Sur la page de garde du site de la fondation (mauricezundel.com), je relève cette parole de L’Abbé Pierre : "Avec le Père Zundel, j’ai eu la chance d’avoir été en contact avec un mystique à l’état pur. Il m’est arrivé de faire le voyage de Paris à Lausanne, où il vivait, rien que pour me confesser à lui. Au cours de cette heure de grâce, il m’était offert de participer à une vie contemplative exceptionnelle. Par sa personne même, on accédait, presque naturellement au mystère de Dieu, à l’absolu."

 

Rechercher Dieu incarné en chacun d’entre nous, comme Jésus lui-même s’y est employé en s’agenouillant devant l’Homme, Tabernacle de Dieu, être le Vitrail qui laisse chanter le Soleil, être étonnant et compréhensible, comme nous l’a prêché en son temps, lors d’un rassemblement scout le père Zundel pour que chacun, en se redécouvrant, découvre par là-même le Trésor enfoui au plus intime de lui-même. « C’est un « Autre en soi » désireux de faire émerger toute sa Vie Divine en nous si nous Le laissons faire, évidemment …» écrit Jocelyne Chemier-Mishkin dans la présentation de son audio-livre.
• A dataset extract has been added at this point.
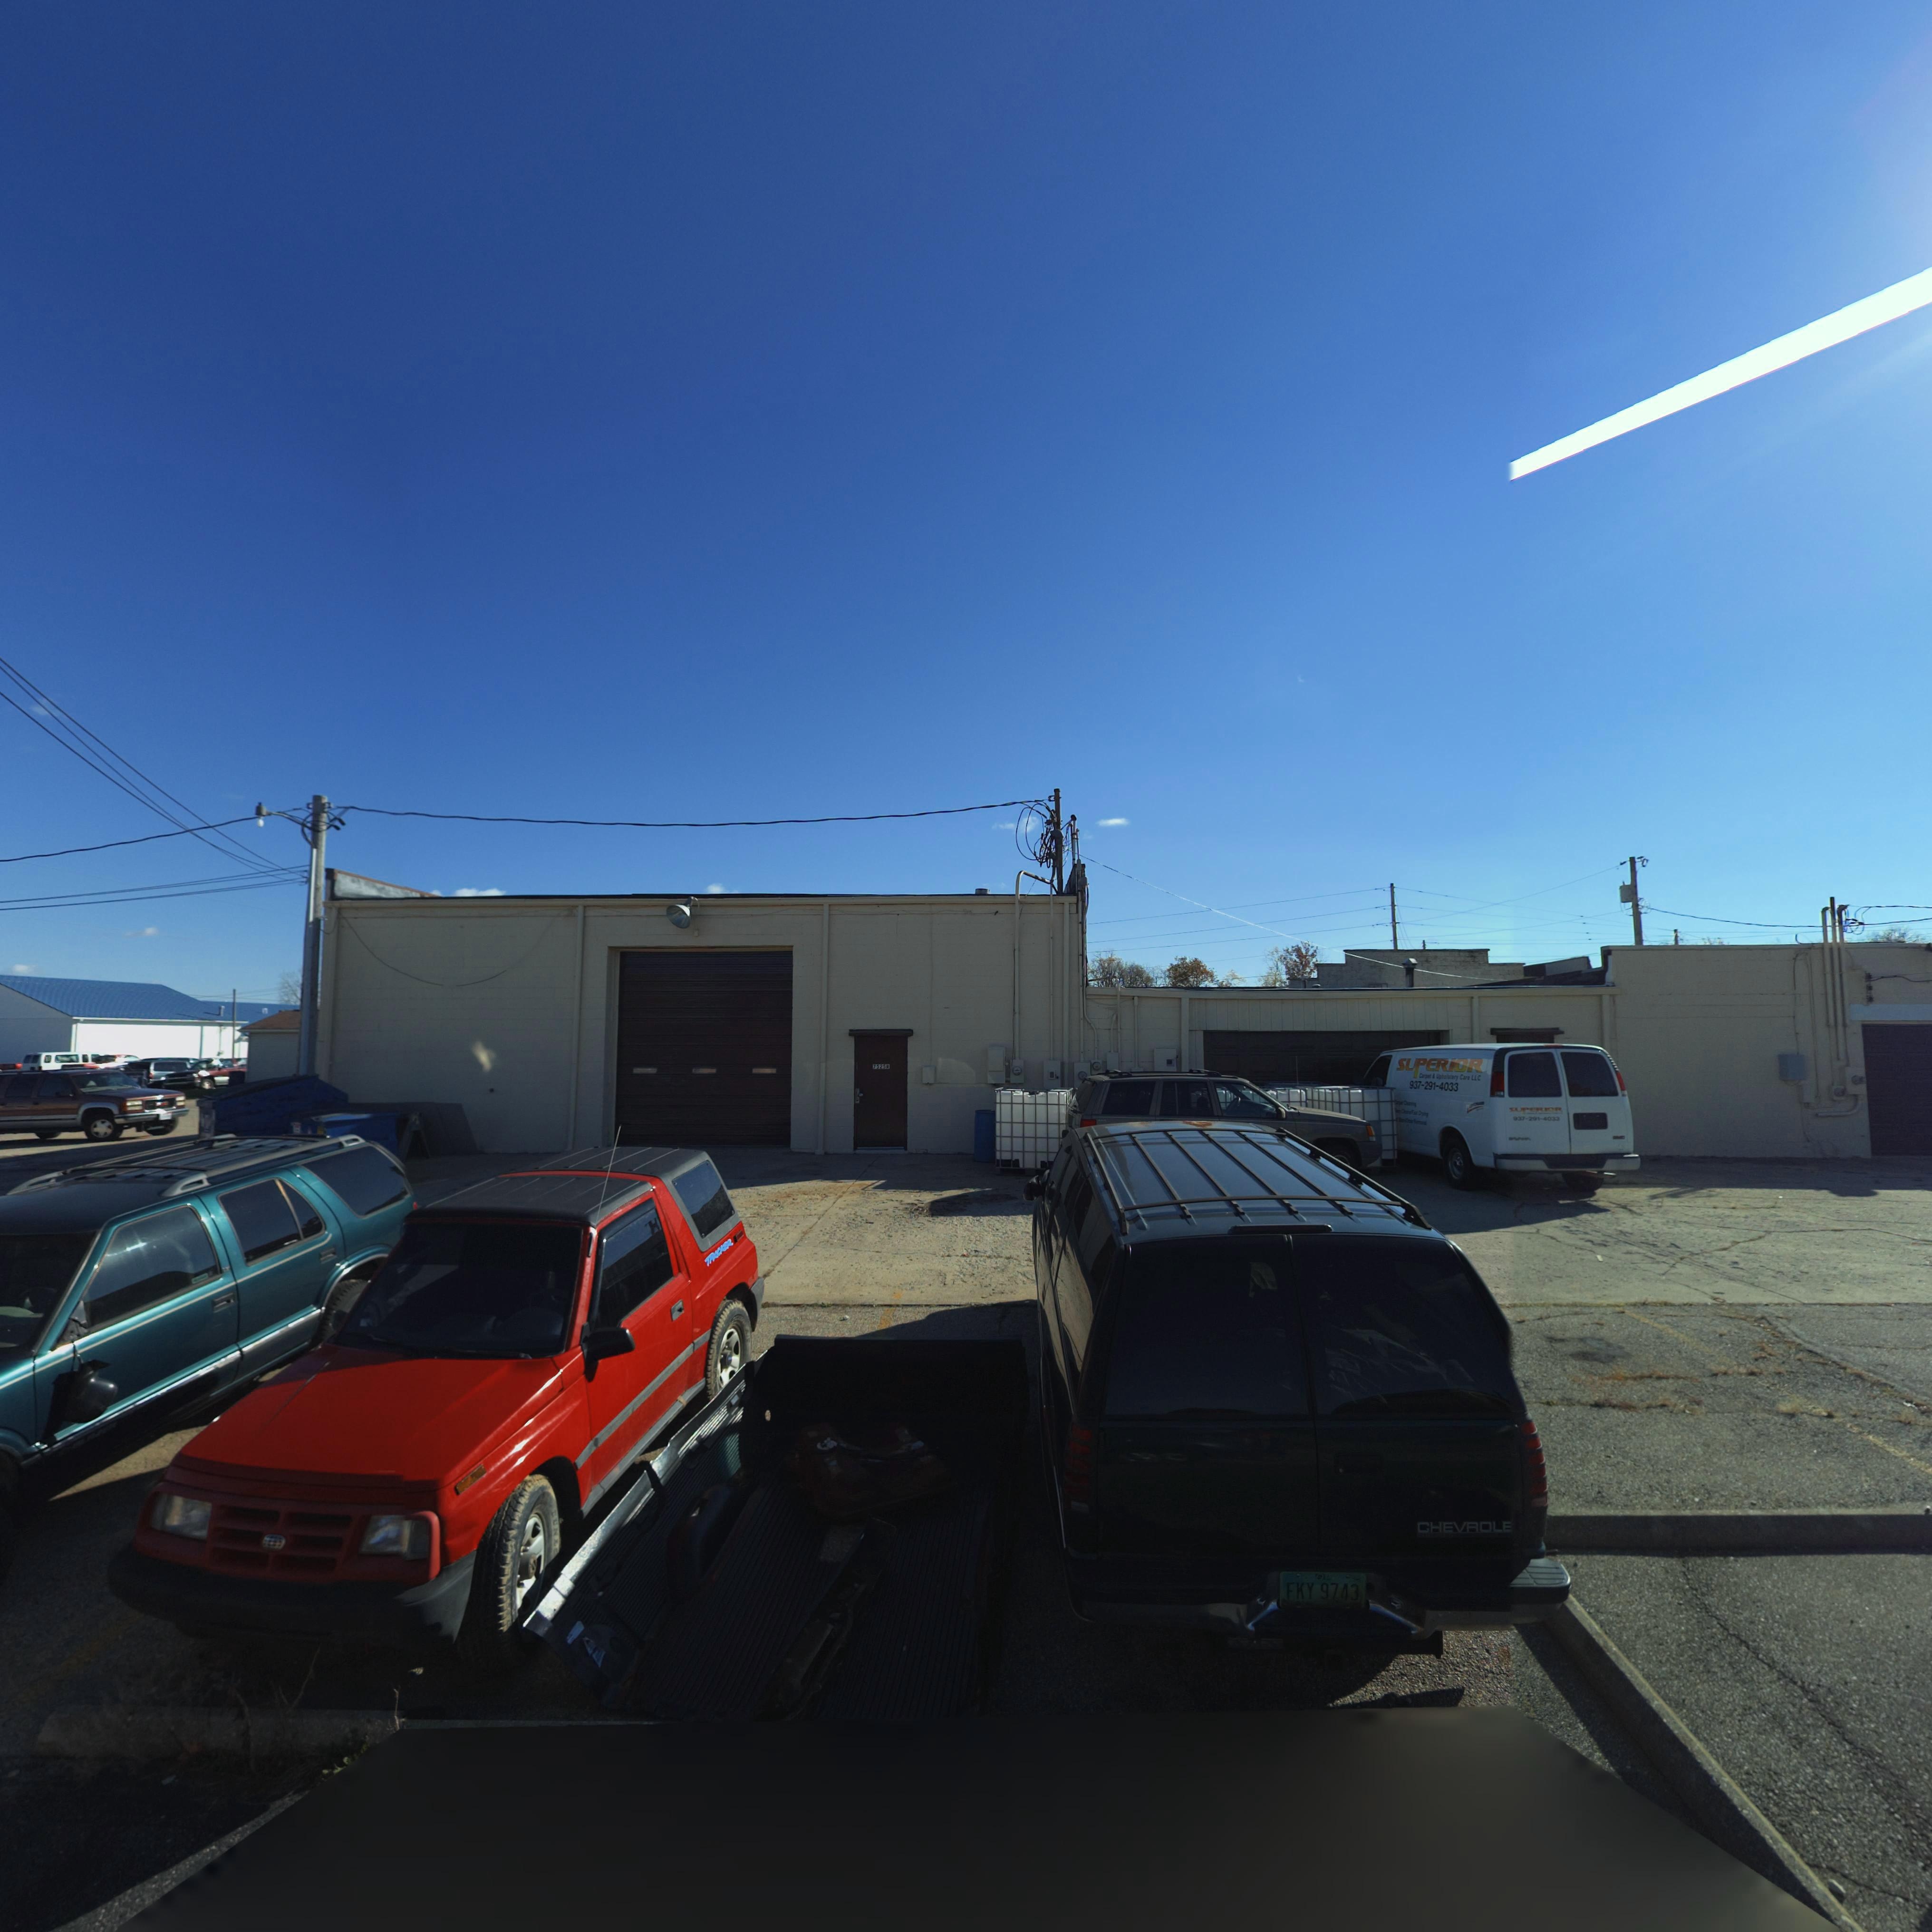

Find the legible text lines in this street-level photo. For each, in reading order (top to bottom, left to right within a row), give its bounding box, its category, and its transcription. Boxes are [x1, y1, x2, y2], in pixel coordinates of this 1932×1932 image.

[872, 1063, 886, 1069] StreetNumber: 7525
« (...) On a trop souvent fait de Dieu un pharaon, revêtu de brocards et de diamants. Tout cela s'écroule au Lavement des pieds. La véritable grandeur, c'est la générosité, c'est de se donner. Le plus grand est le plus généreux, celui qui va jusqu'au bout du don de soi et, dans cet ordre, il n'y a pas de rivalité. À l'échelle de valeur de la domination, Jésus substitue celle de la générosité qui consiste en un échange nuptial, échange d'amour où le lien est fondé de part et d'autre sur un "oui" entier et libre : "car je vous ai fiancés à un époux unique, comme une vierge pure à présenter au Christ. " (2 Co. 11, 2). Le Lavement des pieds réalise une synthèse unique de la grandeur et de l'humilité… » (Conférence de Maurice Zundel à La Rochette en 1963)

 

« …Mais justement, Dieu, ils le voient toujours sous l'image du Pharaon, comme une limite à l'homme, comme une menace contre l'homme, comme un interdit, comme une défense, comme une barrière ! Ainsi que l'écrit Sartre dans ce raccourci terrifiant : « Si Dieu existe, l'homme est néant », tant ils ont le sentiment que si l'homme doit se tenir debout, s'il veut être un créateur, s'il veut courir une aventure qui en vaille la peine, il ne doit compter que sur soi, ne pas faire appel à ce Dieu qui nous dispense de tout travail, de tout effort créateur, parce qu'il a tout fait, parce que les jeux sont faits, parce que le sort en est jeté, parce que notre destin est éternellement prédéterminé… ». (Article de Maurice Zundel dans la Revue des Carmes, Bruxelles, oct./déc.1960 1ère année - n° 5 ; publié dans Dans le silence de Dieu)

 

Dans un sketch que j’aime beaucoup, Dieu dit à l’acteur : « Comment veux-tu que ma volonté soit faite, si ceux qui la demandent ne commencent pas par l’accomplir ? » (https://youtu.be/RBafmjZzit4). Être Christ les uns pour les autres, vivre Dieu, me paraît aller plus loin dans la Prière que les formes très intellectualisées que j’ai pu lire dans ces textes.

 

Dieu s’est fait Homme pour que l’homme soit fait Dieu. N’ayons pas peur. Nous avons reçu 1, 3, 5 talents, sachons ne pas les enfouir, mais les faire fructifier, dans tous les sens du terme, pour en rendre le centuple, sans demander à un dieu jackpot inexistant de faire le travail à notre place, contre un peu de louange qui ne nous engage à rien.